Scott Mayfield and Taylor Hall dropped the gloves after the two tangled in the Islanders’ zone before Matt Martin and Jarred Tinordi got together following a Mathew Barzal high-sticking penalty on Curtis Lazar.

Both times, the fighter in the blue and orange trunks came out on top.

“I just think they’re happenstance,” Islanders head coach Barry Trotz said. “Hall sort of initiated the first one and I’ll have to look at the second one again. Tinordi came off the blue line to engage with Martin. As much as you want to put it on us, they were looking for some momentum and they didn’t get any.”

The Islanders worked out some major chances in the latter stages of the frame — most notably when Josh Bailey found Anthony Beauvillier alone in front off a Bruins turnover, but the young winger could not deke his way around Rask.

The biggest chance of the period though fell to Boston star David Pastrnak, who had a wide-open net off a delayed feed from Patrice Bergeron. With a wide-open net at the left circle with three minutes left, he hit the right post before the puck nestled behind the pads of Varlamov.

The Bruins would break the ice 3:57 into the second period following a Martin holding penalty as David Krejci snapped a wrister through traffic.

Trotz challenged the goal, citing Brad Marchand’s stick was wedged between Varlamov and his post, but a quick review confirmed the goal and put the Islanders back on the penalty kill.

“Varly couldn’t move his leg and that’s what we told the referee that he had his stick there and he couldn’t move his leg and that should be interference,” Trotz said. “We got it wrong.”

The hosts would not only kill the penalty, but come up with a robust answer less than three minutes after Krejci’s goal.

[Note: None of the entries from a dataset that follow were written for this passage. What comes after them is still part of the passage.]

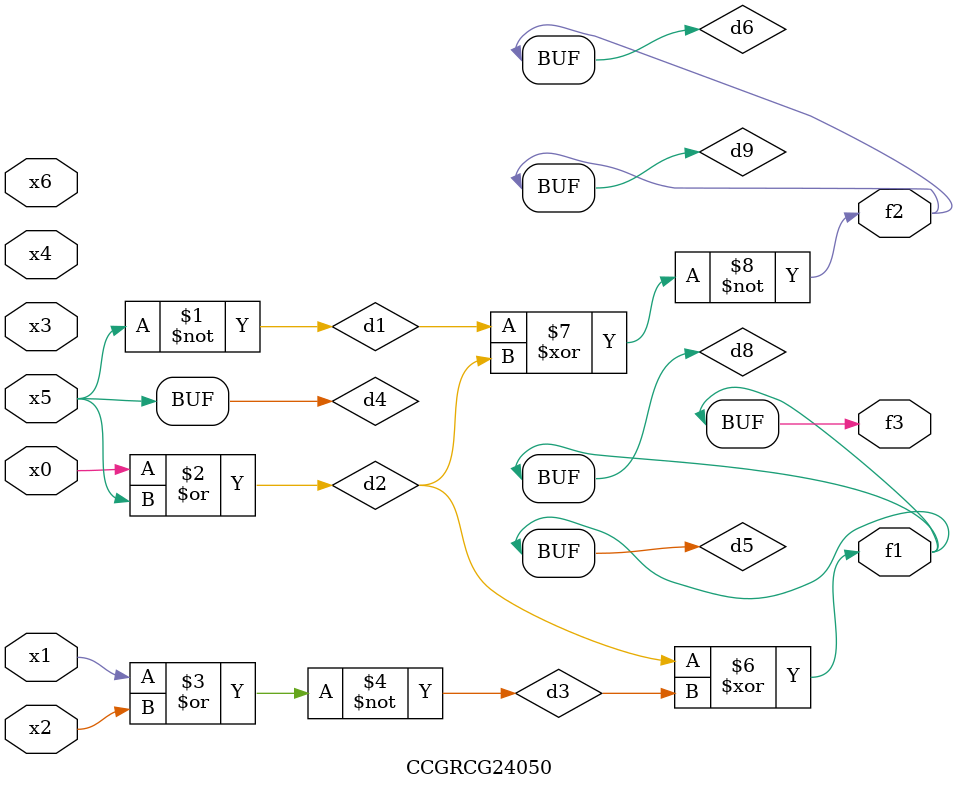
<source format=v>
module CCGRCG24050(
	input x0, x1, x2, x3, x4, x5, x6,
	output f1, f2, f3
);

	wire d1, d2, d3, d4, d5, d6, d7, d8, d9;

	nand (d1, x5);
	or (d2, x0, x5);
	nor (d3, x1, x2);
	xnor (d4, d1);
	xor (d5, d2, d3);
	xnor (d6, d1, d2);
	not (d7, x4);
	buf (d8, d5);
	xor (d9, d6);
	assign f1 = d8;
	assign f2 = d9;
	assign f3 = d8;
endmodule

</source>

After Barzal weaved and marauded up and down the right boards, he managed to work the puck down low and center it to an open Kyle Palmieri, who one-timed his doorstep chance into the back of the net.

“It was big,” Palmieri said. “You get an opportunity to get some momentum off that penalty kill and those guys did a great job. It was nice to come back down the other way and tie it up.”

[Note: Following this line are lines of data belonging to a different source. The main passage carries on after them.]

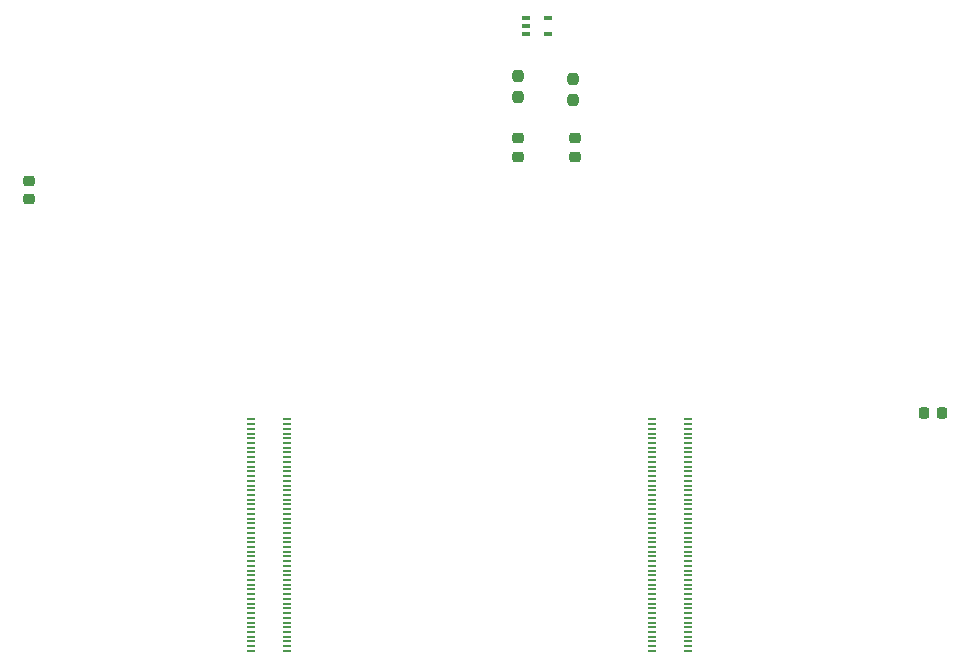
<source format=gtp>
%TF.GenerationSoftware,KiCad,Pcbnew,(6.0.5)*%
%TF.CreationDate,2023-03-12T20:27:36+02:00*%
%TF.ProjectId,rpi-cm4-base-carrier-rocket,7270692d-636d-4342-9d62-6173652d6361,v01*%
%TF.SameCoordinates,Original*%
%TF.FileFunction,Paste,Top*%
%TF.FilePolarity,Positive*%
%FSLAX46Y46*%
G04 Gerber Fmt 4.6, Leading zero omitted, Abs format (unit mm)*
G04 Created by KiCad (PCBNEW (6.0.5)) date 2023-03-12 20:27:36*
%MOMM*%
%LPD*%
G01*
G04 APERTURE LIST*
G04 Aperture macros list*
%AMRoundRect*
0 Rectangle with rounded corners*
0 $1 Rounding radius*
0 $2 $3 $4 $5 $6 $7 $8 $9 X,Y pos of 4 corners*
0 Add a 4 corners polygon primitive as box body*
4,1,4,$2,$3,$4,$5,$6,$7,$8,$9,$2,$3,0*
0 Add four circle primitives for the rounded corners*
1,1,$1+$1,$2,$3*
1,1,$1+$1,$4,$5*
1,1,$1+$1,$6,$7*
1,1,$1+$1,$8,$9*
0 Add four rect primitives between the rounded corners*
20,1,$1+$1,$2,$3,$4,$5,0*
20,1,$1+$1,$4,$5,$6,$7,0*
20,1,$1+$1,$6,$7,$8,$9,0*
20,1,$1+$1,$8,$9,$2,$3,0*%
G04 Aperture macros list end*
%ADD10RoundRect,0.218750X0.256250X-0.218750X0.256250X0.218750X-0.256250X0.218750X-0.256250X-0.218750X0*%
%ADD11RoundRect,0.237500X0.237500X-0.250000X0.237500X0.250000X-0.237500X0.250000X-0.237500X-0.250000X0*%
%ADD12RoundRect,0.225000X0.225000X0.250000X-0.225000X0.250000X-0.225000X-0.250000X0.225000X-0.250000X0*%
%ADD13R,0.650000X0.400000*%
%ADD14RoundRect,0.225000X0.250000X-0.225000X0.250000X0.225000X-0.250000X0.225000X-0.250000X-0.225000X0*%
%ADD15R,0.700000X0.200000*%
G04 APERTURE END LIST*
D10*
%TO.C,D2*%
X148209000Y-71780500D03*
X148209000Y-70205500D03*
%TD*%
D11*
%TO.C,R1*%
X152908000Y-66976000D03*
X152908000Y-65151000D03*
%TD*%
D12*
%TO.C,C_puff1*%
X184150000Y-93472000D03*
X182600000Y-93472000D03*
%TD*%
D10*
%TO.C,D1*%
X153035000Y-71780500D03*
X153035000Y-70205500D03*
%TD*%
D13*
%TO.C,U1*%
X148910000Y-60056000D03*
X148910000Y-60706000D03*
X148910000Y-61356000D03*
X150810000Y-61356000D03*
X150810000Y-60056000D03*
%TD*%
D14*
%TO.C,C_puff2*%
X106807000Y-75324000D03*
X106807000Y-73774000D03*
%TD*%
D11*
%TO.C,R2*%
X148209000Y-66722000D03*
X148209000Y-64897000D03*
%TD*%
D15*
%TO.C,Module1*%
X162636000Y-113602000D03*
X159556000Y-113602000D03*
X162636000Y-113202000D03*
X159556000Y-113202000D03*
X162636000Y-112802000D03*
X159556000Y-112802000D03*
X162636000Y-112402000D03*
X159556000Y-112402000D03*
X162636000Y-112002000D03*
X159556000Y-112002000D03*
X162636000Y-111602000D03*
X159556000Y-111602000D03*
X162636000Y-111202000D03*
X159556000Y-111202000D03*
X162636000Y-110802000D03*
X159556000Y-110802000D03*
X162636000Y-110402000D03*
X159556000Y-110402000D03*
X162636000Y-110002000D03*
X159556000Y-110002000D03*
X162636000Y-109602000D03*
X159556000Y-109602000D03*
X162636000Y-109202000D03*
X159556000Y-109202000D03*
X162636000Y-108802000D03*
X159556000Y-108802000D03*
X162636000Y-108402000D03*
X159556000Y-108402000D03*
X162636000Y-108002000D03*
X159556000Y-108002000D03*
X162636000Y-107602000D03*
X159556000Y-107602000D03*
X162636000Y-107202000D03*
X159556000Y-107202000D03*
X162636000Y-106802000D03*
X159556000Y-106802000D03*
X162636000Y-106402000D03*
X159556000Y-106402000D03*
X162636000Y-106002000D03*
X159556000Y-106002000D03*
X162636000Y-105602000D03*
X159556000Y-105602000D03*
X162636000Y-105202000D03*
X159556000Y-105202000D03*
X162636000Y-104802000D03*
X159556000Y-104802000D03*
X162636000Y-104402000D03*
X159556000Y-104402000D03*
X162636000Y-104002000D03*
X159556000Y-104002000D03*
X162636000Y-103602000D03*
X159556000Y-103602000D03*
X162636000Y-103202000D03*
X159556000Y-103202000D03*
X162636000Y-102802000D03*
X159556000Y-102802000D03*
X162636000Y-102402000D03*
X159556000Y-102402000D03*
X162636000Y-102002000D03*
X159556000Y-102002000D03*
X162636000Y-101602000D03*
X159556000Y-101602000D03*
X162636000Y-101202000D03*
X159556000Y-101202000D03*
X162636000Y-100802000D03*
X159556000Y-100802000D03*
X162636000Y-100402000D03*
X159556000Y-100402000D03*
X162636000Y-100002000D03*
X159556000Y-100002000D03*
X162636000Y-99602000D03*
X159556000Y-99602000D03*
X162636000Y-99202000D03*
X159556000Y-99202000D03*
X162636000Y-98802000D03*
X159556000Y-98802000D03*
X162636000Y-98402000D03*
X159556000Y-98402000D03*
X162636000Y-98002000D03*
X159556000Y-98002000D03*
X162636000Y-97602000D03*
X159556000Y-97602000D03*
X162636000Y-97202000D03*
X159556000Y-97202000D03*
X162636000Y-96802000D03*
X159556000Y-96802000D03*
X162636000Y-96402000D03*
X159556000Y-96402000D03*
X162636000Y-96002000D03*
X159556000Y-96002000D03*
X162636000Y-95602000D03*
X159556000Y-95602000D03*
X162636000Y-95202000D03*
X159556000Y-95202000D03*
X162636000Y-94802000D03*
X159556000Y-94802000D03*
X162636000Y-94402000D03*
X159556000Y-94402000D03*
X162636000Y-94002000D03*
X159556000Y-94002000D03*
X128716000Y-113602000D03*
X125636000Y-113602000D03*
X128716000Y-113202000D03*
X125636000Y-113202000D03*
X128716000Y-112802000D03*
X125636000Y-112802000D03*
X128716000Y-112402000D03*
X125636000Y-112402000D03*
X128716000Y-112002000D03*
X125636000Y-112002000D03*
X128716000Y-111602000D03*
X125636000Y-111602000D03*
X128716000Y-111202000D03*
X125636000Y-111202000D03*
X128716000Y-110802000D03*
X125636000Y-110802000D03*
X128716000Y-110402000D03*
X125636000Y-110402000D03*
X128716000Y-110002000D03*
X125636000Y-110002000D03*
X128716000Y-109602000D03*
X125636000Y-109602000D03*
X128716000Y-109202000D03*
X125636000Y-109202000D03*
X128716000Y-108802000D03*
X125636000Y-108802000D03*
X128716000Y-108402000D03*
X125636000Y-108402000D03*
X128716000Y-108002000D03*
X125636000Y-108002000D03*
X128716000Y-107602000D03*
X125636000Y-107602000D03*
X128716000Y-107202000D03*
X125636000Y-107202000D03*
X128716000Y-106802000D03*
X125636000Y-106802000D03*
X128716000Y-106402000D03*
X125636000Y-106402000D03*
X128716000Y-106002000D03*
X125636000Y-106002000D03*
X128716000Y-105602000D03*
X125636000Y-105602000D03*
X128716000Y-105202000D03*
X125636000Y-105202000D03*
X128716000Y-104802000D03*
X125636000Y-104802000D03*
X128716000Y-104402000D03*
X125636000Y-104402000D03*
X128716000Y-104002000D03*
X125636000Y-104002000D03*
X128716000Y-103602000D03*
X125636000Y-103602000D03*
X128716000Y-103202000D03*
X125636000Y-103202000D03*
X128716000Y-102802000D03*
X125636000Y-102802000D03*
X128716000Y-102402000D03*
X125636000Y-102402000D03*
X128716000Y-102002000D03*
X125636000Y-102002000D03*
X128716000Y-101602000D03*
X125636000Y-101602000D03*
X128716000Y-101202000D03*
X125636000Y-101202000D03*
X128716000Y-100802000D03*
X125636000Y-100802000D03*
X128716000Y-100402000D03*
X125636000Y-100402000D03*
X128716000Y-100002000D03*
X125636000Y-100002000D03*
X128716000Y-99602000D03*
X125636000Y-99602000D03*
X128716000Y-99202000D03*
X125636000Y-99202000D03*
X128716000Y-98802000D03*
X125636000Y-98802000D03*
X128716000Y-98402000D03*
X125636000Y-98402000D03*
X128716000Y-98002000D03*
X125636000Y-98002000D03*
X128716000Y-97602000D03*
X125636000Y-97602000D03*
X128716000Y-97202000D03*
X125636000Y-97202000D03*
X128716000Y-96802000D03*
X125636000Y-96802000D03*
X128716000Y-96402000D03*
X125636000Y-96402000D03*
X128716000Y-96002000D03*
X125636000Y-96002000D03*
X128716000Y-95602000D03*
X125636000Y-95602000D03*
X128716000Y-95202000D03*
X125636000Y-95202000D03*
X128716000Y-94802000D03*
X125636000Y-94802000D03*
X128716000Y-94402000D03*
X125636000Y-94402000D03*
X128716000Y-94002000D03*
X125636000Y-94002000D03*
%TD*%
M02*

</source>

Krejci took out his frustrations on Barzal with 8:44 left in the period when — during a scrum in the corner of the Bruins’ zone in which the Islanders’ center cross-checked the Boston forward — Krejci speared Barzal in the groin.

After initially calling a major penalty, the officials puzzlingly shaved it down to a two-minute minor after a review.

“I’m alright now. I was a little surprised,” Barzal said. “I haven’t seen the clip yet but I felt it was a little vicious but it’s the refs call, a judgement call from them. I thought it was a tad vicious but it’s up to the refs and it doesn’t matter now.”

They would do little with that man-advantage and another one that spanned between the second and third periods when Charlie McAvoy high-sticked Beauvillier.

The third period was largely cagy with a see-saw of possession swings not generating many big chances. But out of almost nothing, Mayfield’s shot from the point was deflected up to the left post of Rask where Barzal was situated perfectly — batting the puck into the back of the net to put the Islanders head with 6:57 left in regulation.

While the Bruins threw everything they could at the Islanders, the host’s patented resolute defense gave them nothing; not even sustained zone time as constant pressure and a blitzing forecheck delayed Boston’s plan to pull their goalie.

With 1:03 remaining and with that net empty, Cizikas put the cherry on top of the Islanders’ victory with a bullseye of a backhander from the right boards in the neutral zone before Pageau added some sprinkles with 2.4 seconds to go to send the Coliseum faithful into one last frenzy on Saturday night.

“We knew how big of a game it was, you look at the last game, you don’t want to lose two at home and we were ready to go,” Palmieri said. “We came in and from the drop of the puck, we were ready to go and we gave our fans something to cheer about. the atmosphere was incredible and it will continue to be like that for the playoffs.”